> _YOUR INSTRUCTIONS_
A verbatim reproduction of all the entries is needed.

> _INPUT MATERIAL_

....................

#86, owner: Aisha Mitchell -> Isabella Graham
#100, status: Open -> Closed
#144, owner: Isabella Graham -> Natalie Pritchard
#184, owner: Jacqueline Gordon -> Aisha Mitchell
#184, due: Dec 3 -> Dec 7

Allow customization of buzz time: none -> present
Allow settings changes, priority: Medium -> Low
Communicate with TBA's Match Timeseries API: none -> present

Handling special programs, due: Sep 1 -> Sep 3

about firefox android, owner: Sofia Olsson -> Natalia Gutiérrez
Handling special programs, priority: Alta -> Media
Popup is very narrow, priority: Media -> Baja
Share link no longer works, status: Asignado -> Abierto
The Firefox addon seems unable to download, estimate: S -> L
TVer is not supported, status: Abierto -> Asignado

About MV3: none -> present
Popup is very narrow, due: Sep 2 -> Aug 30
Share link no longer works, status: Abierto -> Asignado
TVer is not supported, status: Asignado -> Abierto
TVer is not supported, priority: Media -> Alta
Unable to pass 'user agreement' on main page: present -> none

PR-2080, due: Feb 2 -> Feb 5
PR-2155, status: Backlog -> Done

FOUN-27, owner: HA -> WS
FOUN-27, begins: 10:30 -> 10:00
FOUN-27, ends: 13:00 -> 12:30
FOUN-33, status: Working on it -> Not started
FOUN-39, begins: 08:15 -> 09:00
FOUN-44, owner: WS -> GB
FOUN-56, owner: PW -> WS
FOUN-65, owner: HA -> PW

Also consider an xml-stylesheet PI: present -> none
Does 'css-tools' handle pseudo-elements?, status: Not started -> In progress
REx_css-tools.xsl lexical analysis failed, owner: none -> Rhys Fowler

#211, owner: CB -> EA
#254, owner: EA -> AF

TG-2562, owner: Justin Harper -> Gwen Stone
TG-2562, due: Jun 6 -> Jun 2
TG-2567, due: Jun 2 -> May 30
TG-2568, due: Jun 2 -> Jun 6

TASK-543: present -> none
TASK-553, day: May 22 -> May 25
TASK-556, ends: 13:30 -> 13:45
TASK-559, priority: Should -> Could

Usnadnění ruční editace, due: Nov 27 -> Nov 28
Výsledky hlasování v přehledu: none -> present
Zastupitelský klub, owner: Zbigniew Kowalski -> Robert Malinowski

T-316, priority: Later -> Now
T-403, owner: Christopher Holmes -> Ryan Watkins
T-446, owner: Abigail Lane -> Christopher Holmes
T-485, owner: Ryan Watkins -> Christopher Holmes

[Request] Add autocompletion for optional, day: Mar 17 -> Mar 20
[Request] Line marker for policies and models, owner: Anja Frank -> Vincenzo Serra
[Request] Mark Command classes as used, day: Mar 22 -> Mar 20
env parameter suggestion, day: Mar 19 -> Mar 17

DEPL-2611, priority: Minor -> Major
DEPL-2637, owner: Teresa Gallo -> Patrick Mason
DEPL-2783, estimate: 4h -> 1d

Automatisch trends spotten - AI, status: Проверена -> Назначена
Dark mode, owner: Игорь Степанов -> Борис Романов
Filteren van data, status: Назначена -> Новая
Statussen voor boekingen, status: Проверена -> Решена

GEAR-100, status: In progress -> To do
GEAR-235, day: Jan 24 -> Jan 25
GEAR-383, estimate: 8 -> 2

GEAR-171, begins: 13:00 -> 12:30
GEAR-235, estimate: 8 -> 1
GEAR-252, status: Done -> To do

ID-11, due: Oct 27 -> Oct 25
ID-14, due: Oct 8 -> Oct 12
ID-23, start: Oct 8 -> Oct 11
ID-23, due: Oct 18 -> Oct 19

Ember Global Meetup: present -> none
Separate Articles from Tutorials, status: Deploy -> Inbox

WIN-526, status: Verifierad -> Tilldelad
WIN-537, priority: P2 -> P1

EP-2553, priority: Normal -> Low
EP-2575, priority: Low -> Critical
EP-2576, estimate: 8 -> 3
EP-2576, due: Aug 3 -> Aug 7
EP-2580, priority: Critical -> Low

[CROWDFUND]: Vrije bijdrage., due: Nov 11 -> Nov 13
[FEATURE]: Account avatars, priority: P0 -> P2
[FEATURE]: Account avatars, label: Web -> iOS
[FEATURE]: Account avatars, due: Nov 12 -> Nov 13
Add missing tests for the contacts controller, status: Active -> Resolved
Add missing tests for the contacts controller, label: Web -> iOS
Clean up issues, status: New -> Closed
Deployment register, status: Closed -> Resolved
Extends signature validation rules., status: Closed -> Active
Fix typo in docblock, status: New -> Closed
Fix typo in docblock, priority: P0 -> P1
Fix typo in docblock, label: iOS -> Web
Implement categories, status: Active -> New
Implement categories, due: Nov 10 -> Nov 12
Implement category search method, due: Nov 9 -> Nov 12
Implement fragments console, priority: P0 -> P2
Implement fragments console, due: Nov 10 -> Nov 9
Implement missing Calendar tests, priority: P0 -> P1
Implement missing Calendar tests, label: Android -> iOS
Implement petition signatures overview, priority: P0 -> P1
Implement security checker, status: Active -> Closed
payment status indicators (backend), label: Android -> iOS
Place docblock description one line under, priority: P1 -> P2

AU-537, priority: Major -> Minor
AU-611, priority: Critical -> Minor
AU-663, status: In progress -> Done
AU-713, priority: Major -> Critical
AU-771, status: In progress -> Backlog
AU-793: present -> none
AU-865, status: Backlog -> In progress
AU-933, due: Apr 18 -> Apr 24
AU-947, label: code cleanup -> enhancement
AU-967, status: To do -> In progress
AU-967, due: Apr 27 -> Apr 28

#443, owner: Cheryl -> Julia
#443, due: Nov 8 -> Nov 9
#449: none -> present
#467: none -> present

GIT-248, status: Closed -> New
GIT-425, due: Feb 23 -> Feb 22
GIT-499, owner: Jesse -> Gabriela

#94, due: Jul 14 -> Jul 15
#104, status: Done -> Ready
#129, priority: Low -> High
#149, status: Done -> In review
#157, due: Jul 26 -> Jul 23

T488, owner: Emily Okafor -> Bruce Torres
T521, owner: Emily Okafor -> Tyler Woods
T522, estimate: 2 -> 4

....................

> _RESPONSE BOX_
#86, owner: Aisha Mitchell -> Isabella Graham
#100, status: Open -> Closed
#144, owner: Isabella Graham -> Natalie Pritchard
#184, owner: Jacqueline Gordon -> Aisha Mitchell
#184, due: Dec 3 -> Dec 7

Allow customization of buzz time: none -> present
Allow settings changes, priority: Medium -> Low
Communicate with TBA's Match Timeseries API: none -> present

Handling special programs, due: Sep 1 -> Sep 3

about firefox android, owner: Sofia Olsson -> Natalia Gutiérrez
Handling special programs, priority: Alta -> Media
Popup is very narrow, priority: Media -> Baja
Share link no longer works, status: Asignado -> Abierto
The Firefox addon seems unable to download, estimate: S -> L
TVer is not supported, status: Abierto -> Asignado

About MV3: none -> present
Popup is very narrow, due: Sep 2 -> Aug 30
Share link no longer works, status: Abierto -> Asignado
TVer is not supported, status: Asignado -> Abierto
TVer is not supported, priority: Media -> Alta
Unable to pass 'user agreement' on main page: present -> none

PR-2080, due: Feb 2 -> Feb 5
PR-2155, status: Backlog -> Done

FOUN-27, owner: HA -> WS
FOUN-27, begins: 10:30 -> 10:00
FOUN-27, ends: 13:00 -> 12:30
FOUN-33, status: Working on it -> Not started
FOUN-39, begins: 08:15 -> 09:00
FOUN-44, owner: WS -> GB
FOUN-56, owner: PW -> WS
FOUN-65, owner: HA -> PW

Also consider an xml-stylesheet PI: present -> none
Does 'css-tools' handle pseudo-elements?, status: Not started -> In progress
REx_css-tools.xsl lexical analysis failed, owner: none -> Rhys Fowler

#211, owner: CB -> EA
#254, owner: EA -> AF

TG-2562, owner: Justin Harper -> Gwen Stone
TG-2562, due: Jun 6 -> Jun 2
TG-2567, due: Jun 2 -> May 30
TG-2568, due: Jun 2 -> Jun 6

TASK-543: present -> none
TASK-553, day: May 22 -> May 25
TASK-556, ends: 13:30 -> 13:45
TASK-559, priority: Should -> Could

Usnadnění ruční editace, due: Nov 27 -> Nov 28
Výsledky hlasování v přehledu: none -> present
Zastupitelský klub, owner: Zbigniew Kowalski -> Robert Malinowski

T-316, priority: Later -> Now
T-403, owner: Christopher Holmes -> Ryan Watkins
T-446, owner: Abigail Lane -> Christopher Holmes
T-485, owner: Ryan Watkins -> Christopher Holmes

[Request] Add autocompletion for optional, day: Mar 17 -> Mar 20
[Request] Line marker for policies and models, owner: Anja Frank -> Vincenzo Serra
[Request] Mark Command classes as used, day: Mar 22 -> Mar 20
env parameter suggestion, day: Mar 19 -> Mar 17

DEPL-2611, priority: Minor -> Major
DEPL-2637, owner: Teresa Gallo -> Patrick Mason
DEPL-2783, estimate: 4h -> 1d

Automatisch trends spotten - AI, status: Проверена -> Назначена
Dark mode, owner: Игорь Степанов -> Борис Романов
Filteren van data, status: Назначена -> Новая
Statussen voor boekingen, status: Проверена -> Решена

GEAR-100, status: In progress -> To do
GEAR-235, day: Jan 24 -> Jan 25
GEAR-383, estimate: 8 -> 2

GEAR-171, begins: 13:00 -> 12:30
GEAR-235, estimate: 8 -> 1
GEAR-252, status: Done -> To do

ID-11, due: Oct 27 -> Oct 25
ID-14, due: Oct 8 -> Oct 12
ID-23, start: Oct 8 -> Oct 11
ID-23, due: Oct 18 -> Oct 19

Ember Global Meetup: present -> none
Separate Articles from Tutorials, status: Deploy -> Inbox

WIN-526, status: Verifierad -> Tilldelad
WIN-537, priority: P2 -> P1

EP-2553, priority: Normal -> Low
EP-2575, priority: Low -> Critical
EP-2576, estimate: 8 -> 3
EP-2576, due: Aug 3 -> Aug 7
EP-2580, priority: Critical -> Low

[CROWDFUND]: Vrije bijdrage., due: Nov 11 -> Nov 13
[FEATURE]: Account avatars, priority: P0 -> P2
[FEATURE]: Account avatars, label: Web -> iOS
[FEATURE]: Account avatars, due: Nov 12 -> Nov 13
Add missing tests for the contacts controller, status: Active -> Resolved
Add missing tests for the contacts controller, label: Web -> iOS
Clean up issues, status: New -> Closed
Deployment register, status: Closed -> Resolved
Extends signature validation rules., status: Closed -> Active
Fix typo in docblock, status: New -> Closed
Fix typo in docblock, priority: P0 -> P1
Fix typo in docblock, label: iOS -> Web
Implement categories, status: Active -> New
Implement categories, due: Nov 10 -> Nov 12
Implement category search method, due: Nov 9 -> Nov 12
Implement fragments console, priority: P0 -> P2
Implement fragments console, due: Nov 10 -> Nov 9
Implement missing Calendar tests, priority: P0 -> P1
Implement missing Calendar tests, label: Android -> iOS
Implement petition signatures overview, priority: P0 -> P1
Implement security checker, status: Active -> Closed
payment status indicators (backend), label: Android -> iOS
Place docblock description one line under, priority: P1 -> P2

AU-537, priority: Major -> Minor
AU-611, priority: Critical -> Minor
AU-663, status: In progress -> Done
AU-713, priority: Major -> Critical
AU-771, status: In progress -> Backlog
AU-793: present -> none
AU-865, status: Backlog -> In progress
AU-933, due: Apr 18 -> Apr 24
AU-947, label: code cleanup -> enhancement
AU-967, status: To do -> In progress
AU-967, due: Apr 27 -> Apr 28

#443, owner: Cheryl -> Julia
#443, due: Nov 8 -> Nov 9
#449: none -> present
#467: none -> present

GIT-248, status: Closed -> New
GIT-425, due: Feb 23 -> Feb 22
GIT-499, owner: Jesse -> Gabriela

#94, due: Jul 14 -> Jul 15
#104, status: Done -> Ready
#129, priority: Low -> High
#149, status: Done -> In review
#157, due: Jul 26 -> Jul 23

T488, owner: Emily Okafor -> Bruce Torres
T521, owner: Emily Okafor -> Tyler Woods
T522, estimate: 2 -> 4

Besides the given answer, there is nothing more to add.